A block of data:
▼

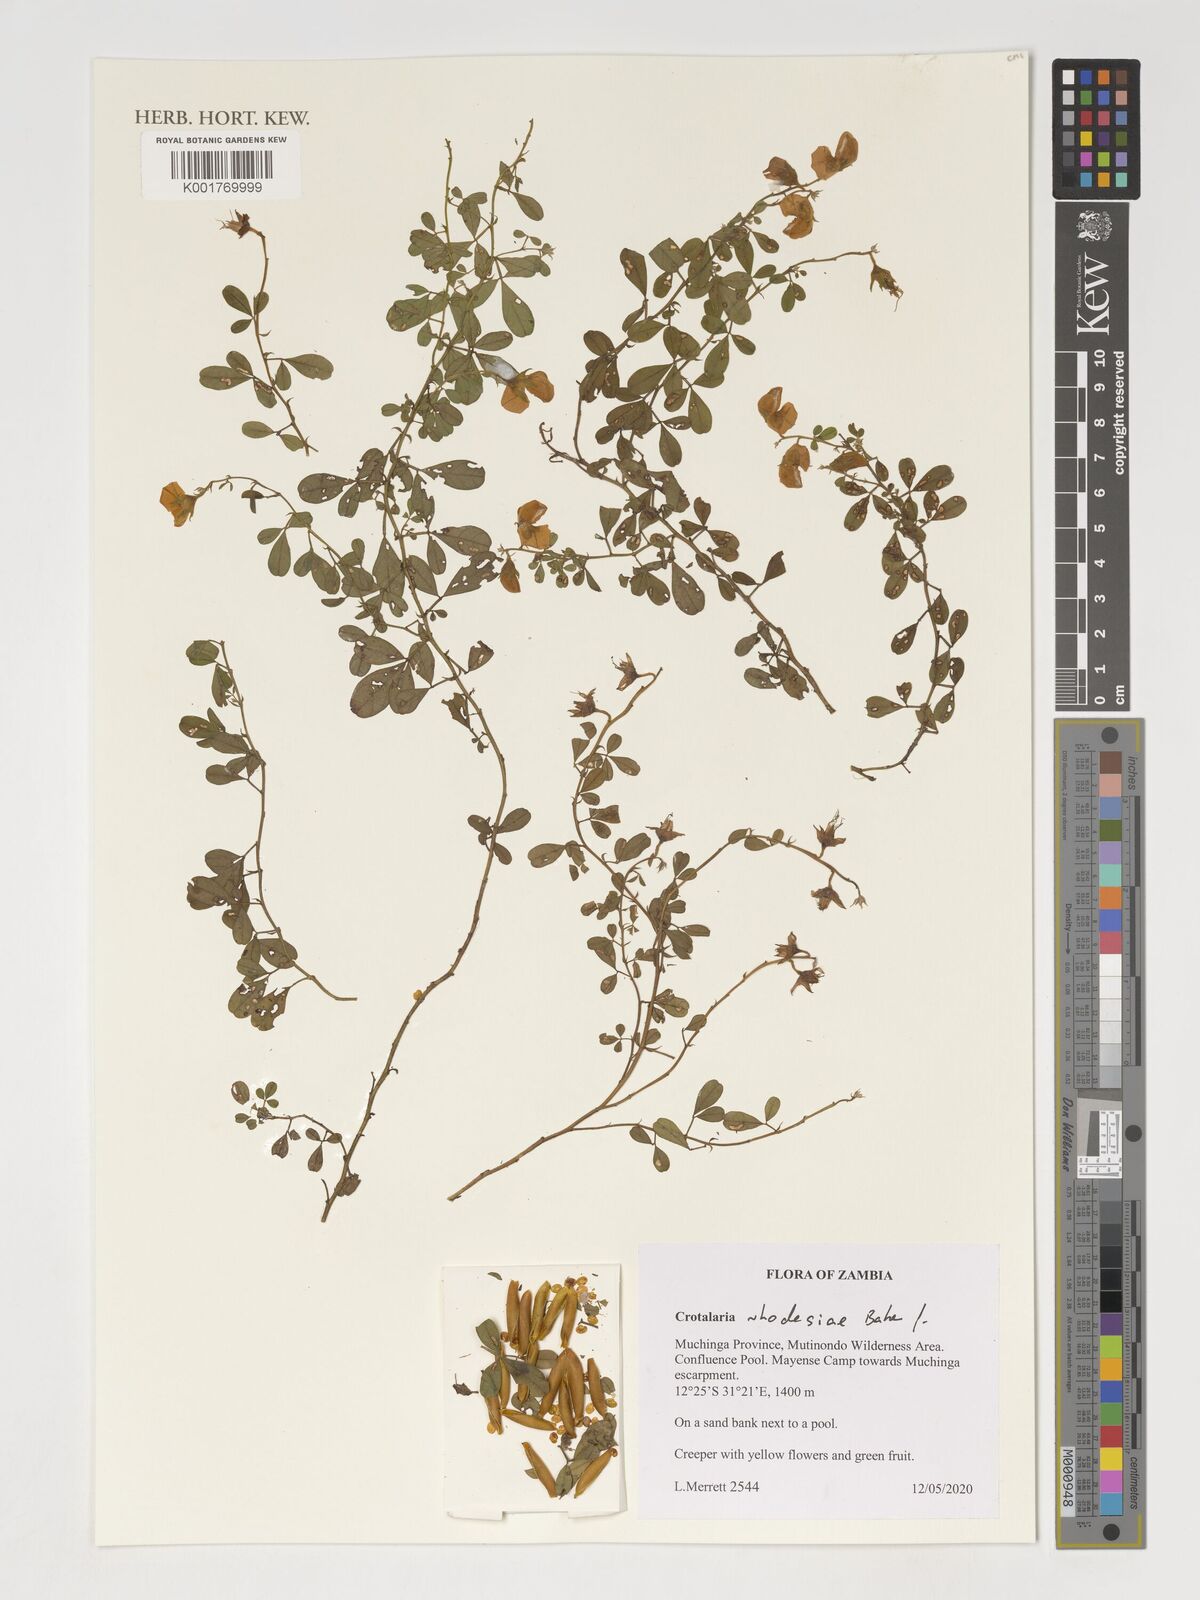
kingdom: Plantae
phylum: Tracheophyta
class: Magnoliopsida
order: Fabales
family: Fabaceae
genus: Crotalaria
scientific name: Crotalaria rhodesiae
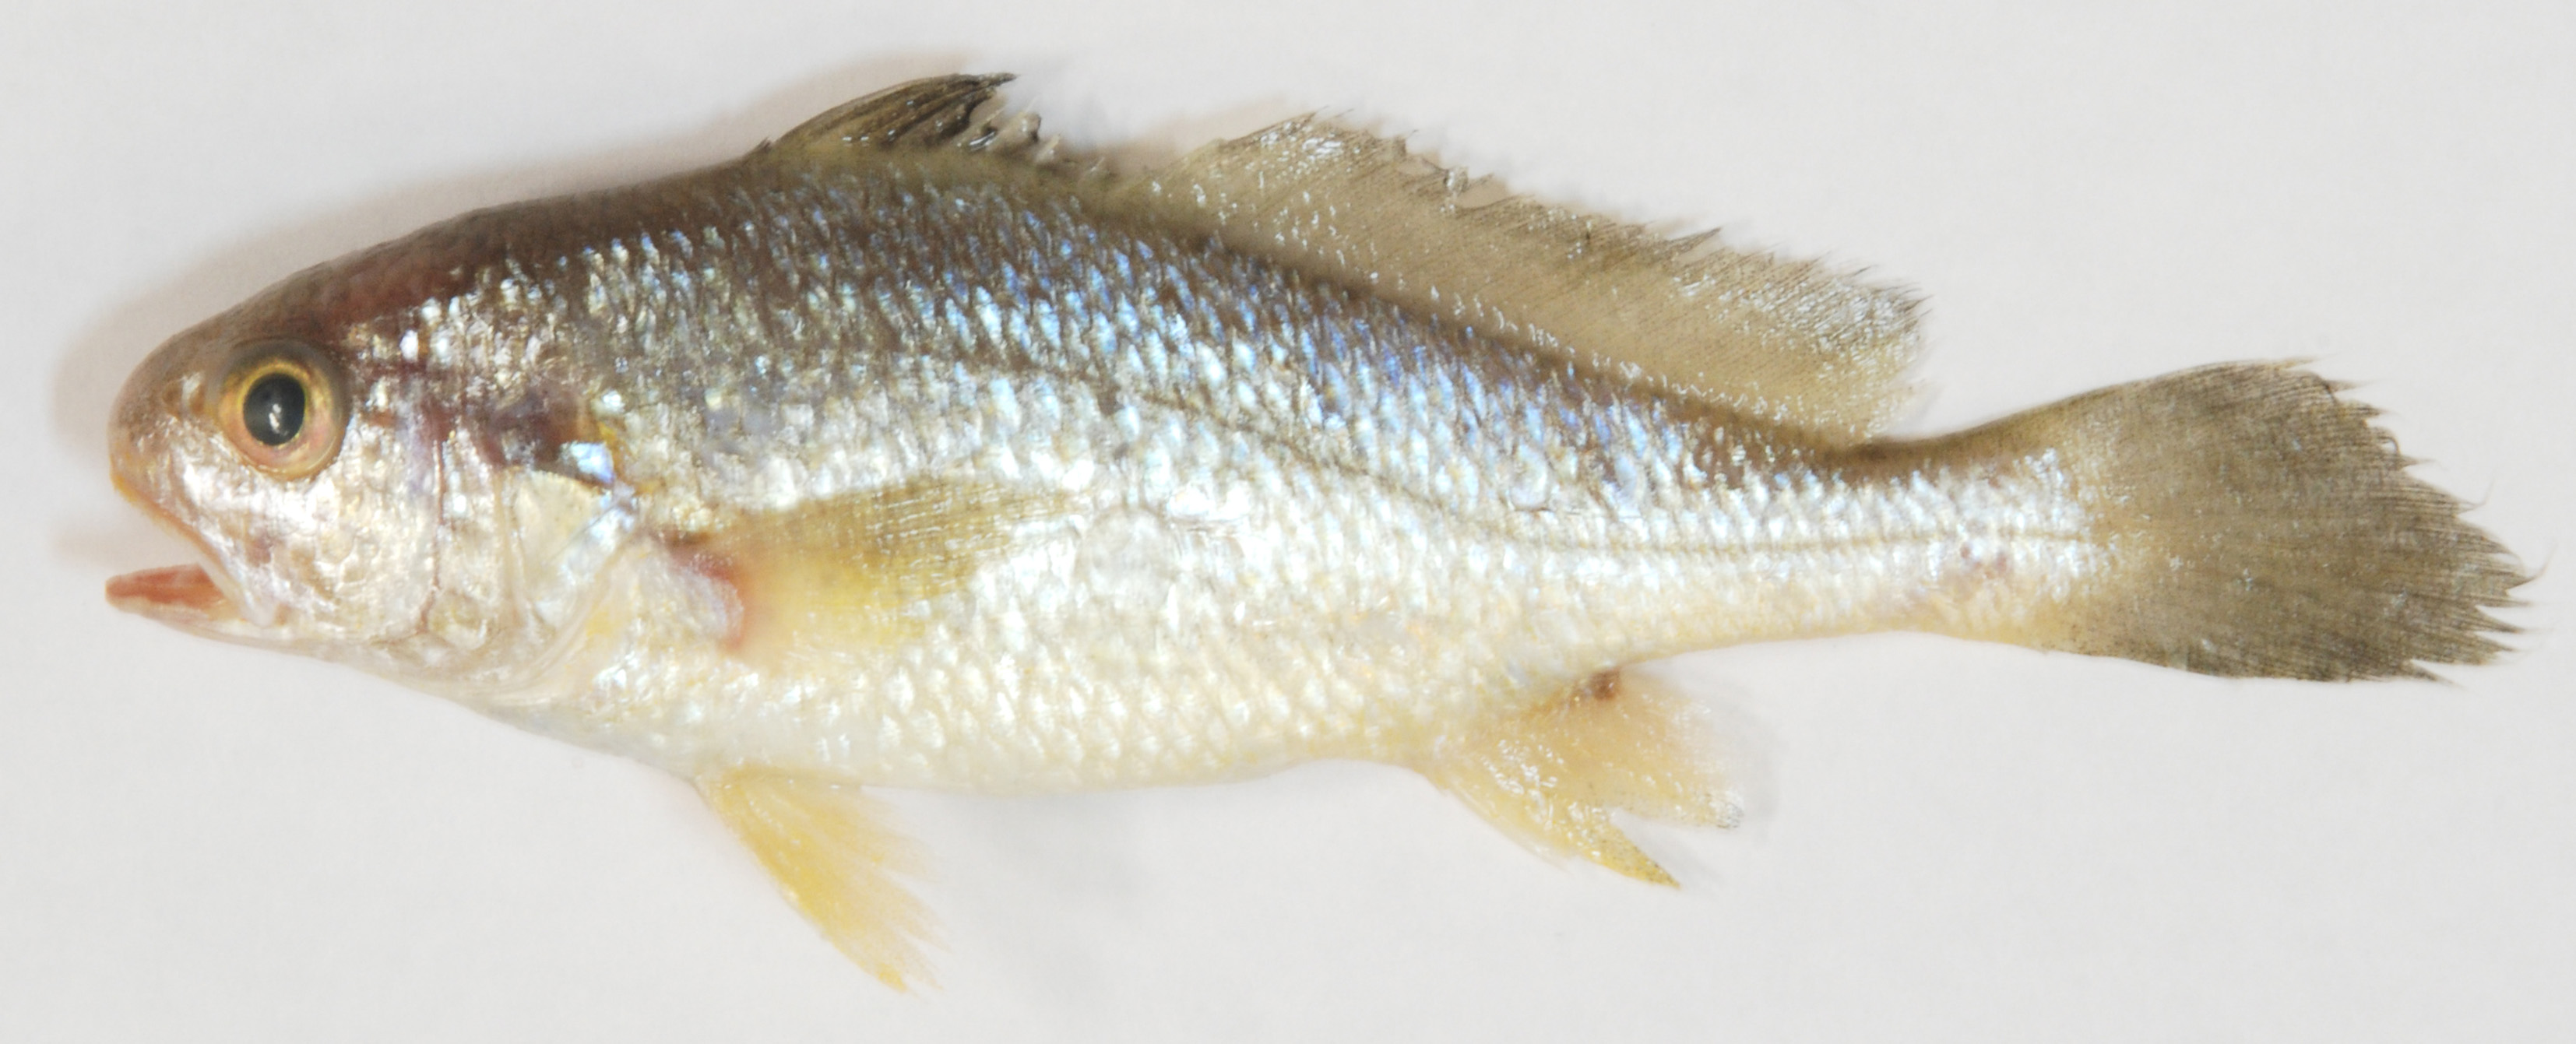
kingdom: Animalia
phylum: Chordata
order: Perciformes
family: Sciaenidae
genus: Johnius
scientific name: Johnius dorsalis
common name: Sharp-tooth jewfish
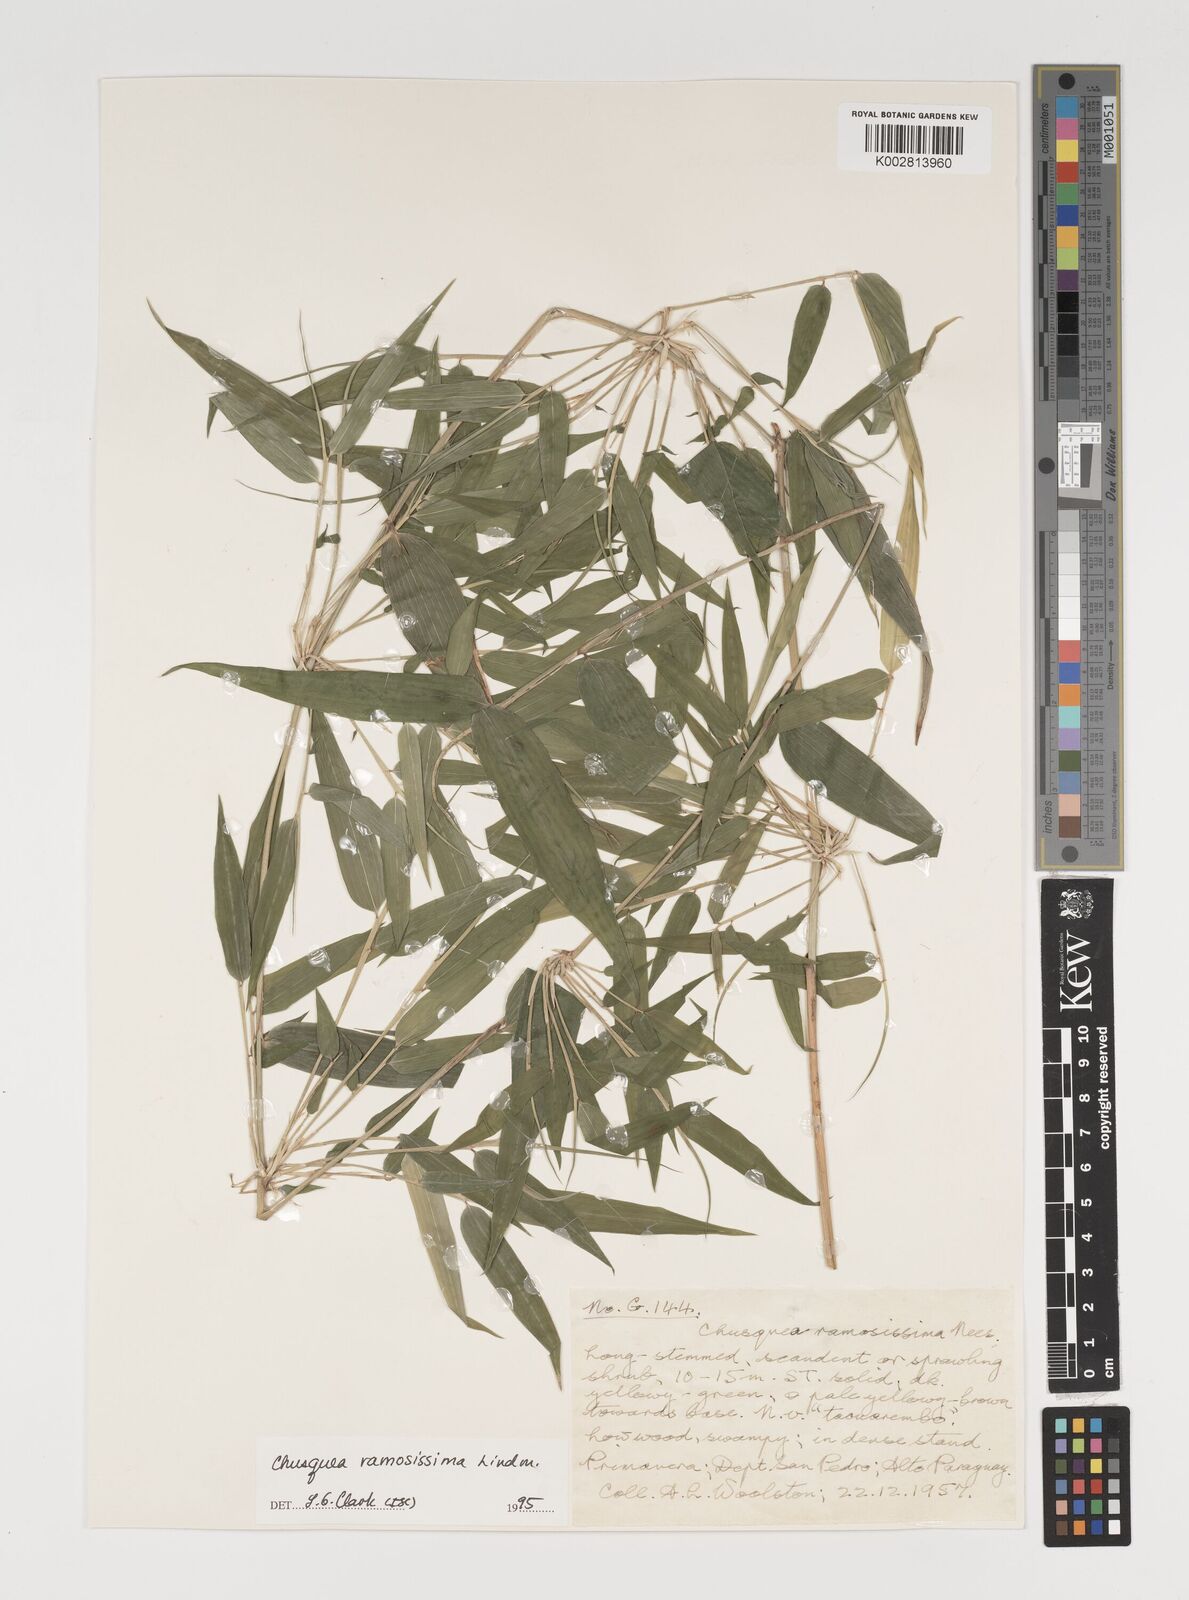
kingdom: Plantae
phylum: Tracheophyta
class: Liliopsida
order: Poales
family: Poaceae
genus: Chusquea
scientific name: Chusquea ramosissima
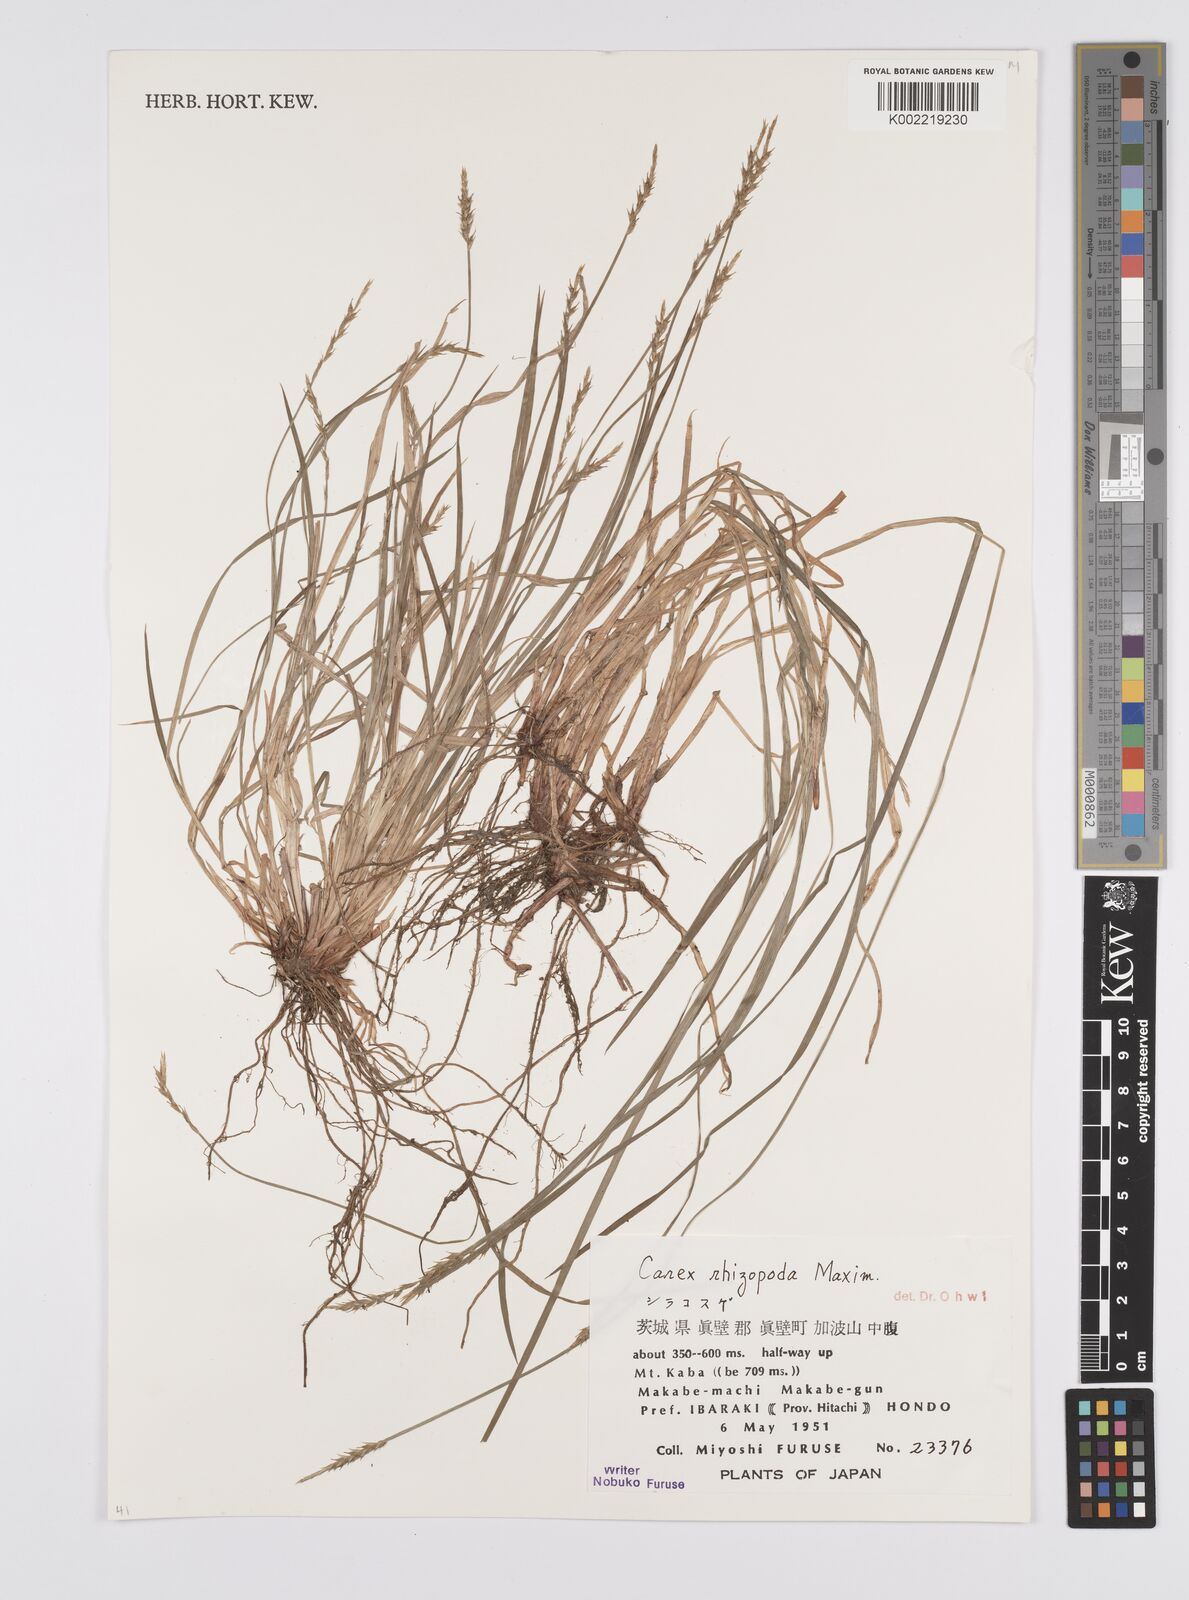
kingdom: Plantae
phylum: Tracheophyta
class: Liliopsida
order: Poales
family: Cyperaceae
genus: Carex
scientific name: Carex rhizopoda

▲

- OBJECTIVE -
Rewrite the lines of every record above with "scientific name" switched to "binomial name" wherever it occurs, keeping all else the same and leaving out the pictures.

- RESPONSE TO THE EXERCISE -
kingdom: Plantae
phylum: Tracheophyta
class: Magnoliopsida
order: Fabales
family: Fabaceae
genus: Crotalaria
binomial name: Crotalaria rhodesiae
kingdom: Animalia
phylum: Chordata
order: Perciformes
family: Sciaenidae
genus: Johnius
binomial name: Johnius dorsalis
common name: Sharp-tooth jewfish
kingdom: Plantae
phylum: Tracheophyta
class: Liliopsida
order: Poales
family: Poaceae
genus: Chusquea
binomial name: Chusquea ramosissima
kingdom: Plantae
phylum: Tracheophyta
class: Liliopsida
order: Poales
family: Cyperaceae
genus: Carex
binomial name: Carex rhizopoda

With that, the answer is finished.